The seal depicts three bundles of wheat, an image borrowed from the family crest of Isaac Royall Jr. It’s meant to pay tribute to Royall, a wealthy merchant who donated his estate to create the first law professorship at Harvard University, just before the university established the law school.
But Royall made much of his wealth through the slave trade, and his family owned dozens of slaves at its Massachusetts house, which is now a museum.
Students who oppose the seal say it’s insulting to see a symbol of racism proudly displayed on buildings, shirts and other merchandise. The students, organized under the name Royall Must Fall, have held campus demonstrations denouncing the seal and demanding its removal.

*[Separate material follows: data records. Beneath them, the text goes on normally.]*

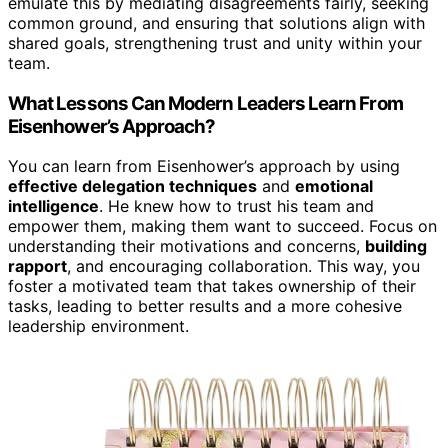
emulate this by mediating disagreements fairly, seeking
common ground, and ensuring that solutions align with
shared goals, strengthening trust and unity within your
team.
What Lessons Can Modern Leaders Learn From
Eisenhower’s Approach?
You can learn from Eisenhower’s approach by using
effective delegation techniques
and
emotional
intelligence
. He knew how to trust his team and
empower them, making them want to succeed. Focus on
understanding their motivations and concerns,
building
rapport
, and encouraging collaboration. This way, you
foster a motivated team that takes ownership of their
tasks, leading to better results and a more cohesive
leadership environment.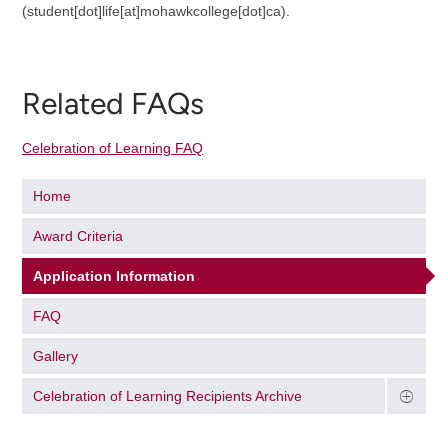
(student[dot]life[at]mohawkcollege[dot]ca)
.
Related FAQs
Celebration of Learning FAQ
Home
Award Criteria
Application Information
FAQ
Gallery
Celebration of Learning Recipients Archive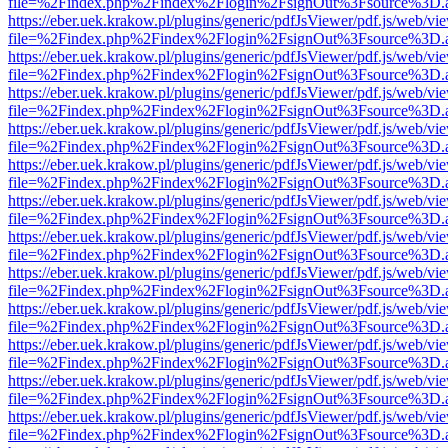
file=%2Findex.php%2Findex%2Flogin%2FsignOut%3Fsource%3D.ame
https://eber.uek.krakow.pl/plugins/generic/pdfJsViewer/pdf.js/web/vi
file=%2Findex.php%2Findex%2Flogin%2FsignOut%3Fsource%3D.ame
https://eber.uek.krakow.pl/plugins/generic/pdfJsViewer/pdf.js/web/vi
file=%2Findex.php%2Findex%2Flogin%2FsignOut%3Fsource%3D.ame
https://eber.uek.krakow.pl/plugins/generic/pdfJsViewer/pdf.js/web/vi
file=%2Findex.php%2Findex%2Flogin%2FsignOut%3Fsource%3D.ame
https://eber.uek.krakow.pl/plugins/generic/pdfJsViewer/pdf.js/web/vi
file=%2Findex.php%2Findex%2Flogin%2FsignOut%3Fsource%3D.ame
https://eber.uek.krakow.pl/plugins/generic/pdfJsViewer/pdf.js/web/vi
file=%2Findex.php%2Findex%2Flogin%2FsignOut%3Fsource%3D.ame
https://eber.uek.krakow.pl/plugins/generic/pdfJsViewer/pdf.js/web/vi
file=%2Findex.php%2Findex%2Flogin%2FsignOut%3Fsource%3D.ame
https://eber.uek.krakow.pl/plugins/generic/pdfJsViewer/pdf.js/web/vi
file=%2Findex.php%2Findex%2Flogin%2FsignOut%3Fsource%3D.ame
https://eber.uek.krakow.pl/plugins/generic/pdfJsViewer/pdf.js/web/vi
file=%2Findex.php%2Findex%2Flogin%2FsignOut%3Fsource%3D.ame
https://eber.uek.krakow.pl/plugins/generic/pdfJsViewer/pdf.js/web/vi
file=%2Findex.php%2Findex%2Flogin%2FsignOut%3Fsource%3D.ame
https://eber.uek.krakow.pl/plugins/generic/pdfJsViewer/pdf.js/web/vi
file=%2Findex.php%2Findex%2Flogin%2FsignOut%3Fsource%3D.ame
https://eber.uek.krakow.pl/plugins/generic/pdfJsViewer/pdf.js/web/vi
file=%2Findex.php%2Findex%2Flogin%2FsignOut%3Fsource%3D.ame
https://eber.uek.krakow.pl/plugins/generic/pdfJsViewer/pdf.js/web/vi
file=%2Findex.php%2Findex%2Flogin%2FsignOut%3Fsource%3D.ame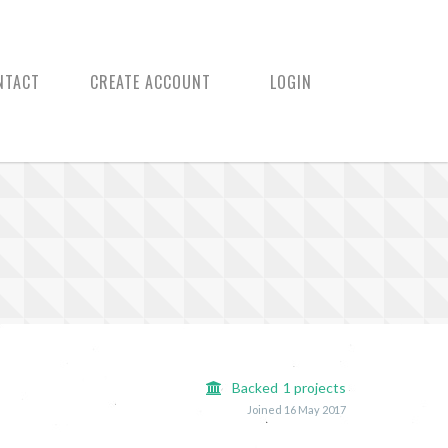
NTACT
CREATE ACCOUNT
LOGIN
Backed
1
projects
Joined 16 May 2017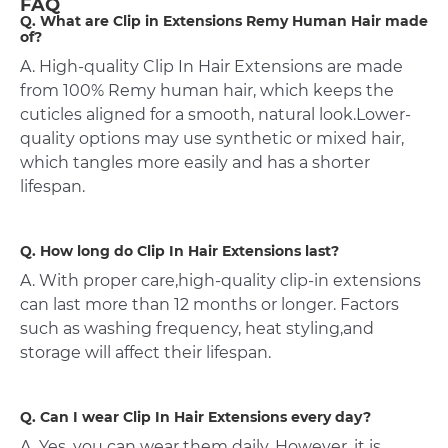
FAQ
Q. What are Clip in Extensions Remy Human Hair made
of?
A. High-quality Clip In Hair Extensions are made
from 100% Remy human hair, which keeps the
cuticles aligned for a smooth, natural look.Lower-
quality options may use synthetic or mixed hair,
which tangles more easily and has a shorter
lifespan.
Q. How long do Clip In Hair Extensions last?
A. With proper care,high-quality clip-in extensions
can last more than 12 months or longer. Factors
such as washing frequency, heat styling,and
storage will affect their lifespan.
Q. Can I wear Clip In Hair Extensions every day?
A. Yes, you can wear them daily. However, it is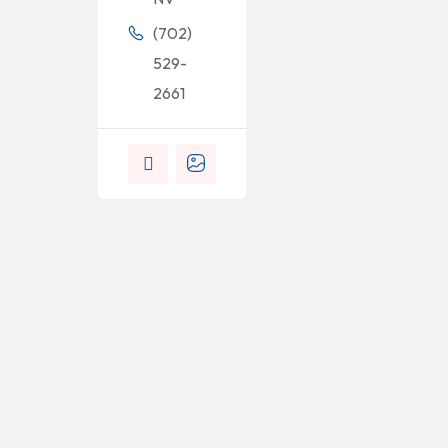
(702)
529-
2661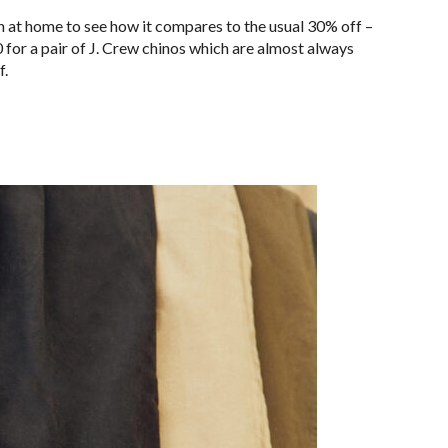
 at home to see how it compares to the usual 30% off –
 for a pair of J. Crew chinos which are almost always
f.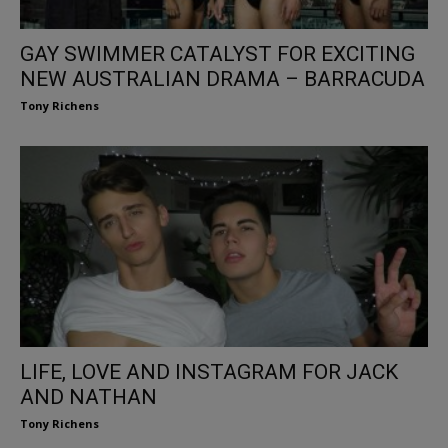
GAY SWIMMER CATALYST FOR EXCITING
NEW AUSTRALIAN DRAMA – BARRACUDA
Tony Richens
LIFE, LOVE AND INSTAGRAM FOR JACK
AND NATHAN
Tony Richens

Third-year law student Brian Klosterboer, who’s behind the movement, said the crest is a “reminder of this vicious family.”
“People say we should remember the history, but I think a lot of people don’t even know about it,” Klosterboer said.
A spokeswoman for the Cambridge law school, which has about 2,000 students each year, declined to comment.
The push to remove the seal was inspired by efforts at colleges in South Africa and England to remove symbols of colonization. In both countries, students have urged their schools to remove statues of British colonist Cecil Rhodes. Protesters in both countries have said Rhodes’ legacy is tainted with racism.
Royall was a brutal slaveholder who was known for killing slaves, burning at least one at the stake, said Dan Coquillette, a visiting professor at Harvard’s law school. Royall moved to Massachusetts after operating a plantation with hundreds of slaves in the West Indies, Coquillette said.
Still, Coquillette, who explored Royall’s history in a recent book, said he doesn’t think the school should erase that history.
“I’m very sympathetic to the students, but I also don’t like sanitizing history,” he said. “To obscure the history of the school obscures how far we’ve come.”
Klosterboer contends that there are other ways to remember the history, such as a library exhibit or plaques on campus. Students haven’t proposed an alternative crest yet, saying they’re focused on gathering thoughts from students and professors on the existing coat of arms.
Another third-year law student opposing the seal, Alexander Clayborne, said the effort is only the first part of a broader examination of the law school.
“Our larger goals include decolonization of the law school in general,” he said, “and decolonization of the law school curriculum.”